Di sebelah selatan adalah gapura
pertama yang bernama Gapuro Munggah. Munggah berarti naik. Dinamakan
demikian karena gapura ini menyimbolkan rukun Islam yang kelima, yaitu haji.
Dalam tradisi Jawa, orang yang naik haji dikatakan munggah kaji. Masih
di sebelah selatan masjid, terdapat gapura kedua yang bernama Gapuro Poso (puasa).
Gapura ini secara implisit mengajarkan umat Muslim menunaikan puasa, baik yang
wajib maupun sunnah. Ada juga, Gapura Ngamal (beramal) yang menyimbolkan
pentingnya beramal bagi umat Islam untuk membantu sesama Muslim yang
membutuhkan. Di sebelah barat masjid terdapat Gapuro Madep. Madep berarti
menghadap, yaitu menghadap ke arah kiblat ketika mendirikan shalat. Gapura yang
terakhir adalah Gapuro Paneksan (kesaksian), yang berarti kesaksian bahwa tidak
ada Tuhan selain Allah dan Muhammad SAW adalah utusan Allah.

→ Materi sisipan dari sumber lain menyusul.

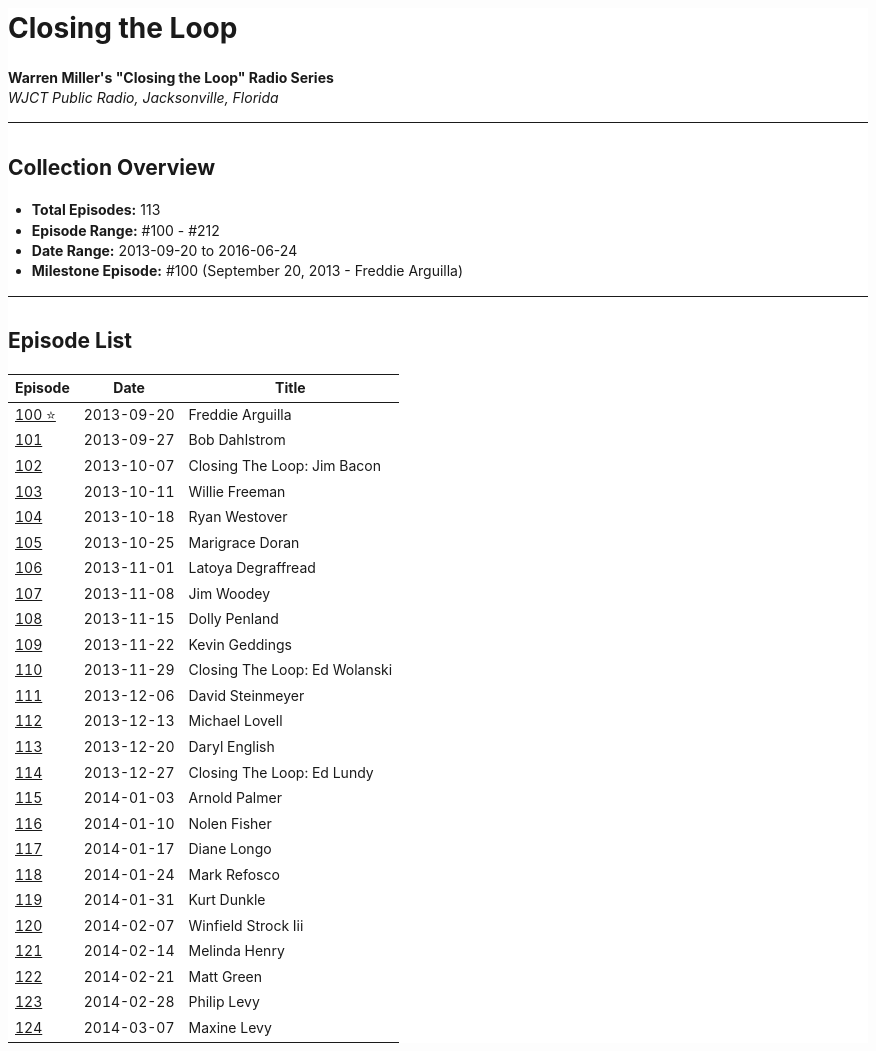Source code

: # Closing the Loop

**Warren Miller's "Closing the Loop" Radio Series**  
*WJCT Public Radio, Jacksonville, Florida*

---

## Collection Overview

- **Total Episodes:** 113
- **Episode Range:** #100 - #212
- **Date Range:** 2013-09-20 to 2016-06-24
- **Milestone Episode:** #100 (September 20, 2013 - Freddie Arguilla)

---

## Episode List

| Episode | Date | Title |
|---------|------|-------|
| [100 ⭐](Episode_100_2013-09-20_Freddie_Arguilla.md) | 2013-09-20 | Freddie Arguilla |
| [101](Episode_101_2013-09-27_Bob_Dahlstrom.md) | 2013-09-27 | Bob Dahlstrom |
| [102](Episode_102_2013-10-07_Jim_Bacon.md) | 2013-10-07 | Closing The Loop: Jim Bacon |
| [103](Episode_103_2013-10-11_Willie_Freeman.md) | 2013-10-11 | Willie Freeman |
| [104](Episode_104_2013-10-18_Ryan_Westover.md) | 2013-10-18 | Ryan Westover |
| [105](Episode_105_2013-10-25_Marigrace_Doran.md) | 2013-10-25 | Marigrace Doran |
| [106](Episode_106_2013-11-01_Latoya_Degraffread.md) | 2013-11-01 | Latoya Degraffread |
| [107](Episode_107_2013-11-08_Jim_Woodey.md) | 2013-11-08 | Jim Woodey |
| [108](Episode_108_2013-11-15_Dolly_Penland.md) | 2013-11-15 | Dolly Penland |
| [109](Episode_109_2013-11-22_Kevin_Geddings.md) | 2013-11-22 | Kevin Geddings |
| [110](Episode_110_2013-11-29_Ed_Wolanski.md) | 2013-11-29 | Closing The Loop: Ed Wolanski |
| [111](Episode_111_2013-12-06_David_Steinmeyer.md) | 2013-12-06 | David Steinmeyer |
| [112](Episode_112_2013-12-13_Michael_Lovell.md) | 2013-12-13 | Michael Lovell |
| [113](Episode_113_2013-12-20_Daryl_English.md) | 2013-12-20 | Daryl English |
| [114](Episode_114_2013-12-27_Ed_Lundy.md) | 2013-12-27 | Closing The Loop: Ed Lundy |
| [115](Episode_115_2014-01-03_Arnold_Palmer.md) | 2014-01-03 | Arnold Palmer |
| [116](Episode_116_2014-01-10_Nolen_Fisher.md) | 2014-01-10 | Nolen Fisher |
| [117](Episode_117_2014-01-17_Diane_Longo.md) | 2014-01-17 | Diane Longo |
| [118](Episode_118_2014-01-24_Mark_Refosco.md) | 2014-01-24 | Mark Refosco |
| [119](Episode_119_2014-01-31_Kurt_Dunkle.md) | 2014-01-31 | Kurt Dunkle |
| [120](Episode_120_2014-02-07_Winfield_Strock_Iii.md) | 2014-02-07 | Winfield Strock Iii |
| [121](Episode_121_2014-02-14_Melinda_Henry.md) | 2014-02-14 | Melinda Henry |
| [122](Episode_122_2014-02-21_Matt_Green.md) | 2014-02-21 | Matt Green |
| [123](Episode_123_2014-02-28_Philip_Levy.md) | 2014-02-28 | Philip Levy |
| [124](Episode_124_2014-03-07_Maxine_Levy.md) | 2014-03-07 | Maxine Levy |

Cukup menarik apabila melihat posisi masjid di tengah lima gapura,
sebagai pusat ibadah serta simbol kesucian, tempat umat Muslim menyembah,
memuji, menyucikan, dan mendekatkan diri kepada Allah. Kelima gapura yang
mengelilingi masjid menegaskan bahwa umat Muslim haruslah melaksanakan rukun
Islam Secara sempurna untuk dapat mendekatkan diri kepada Yang Mahakuasa.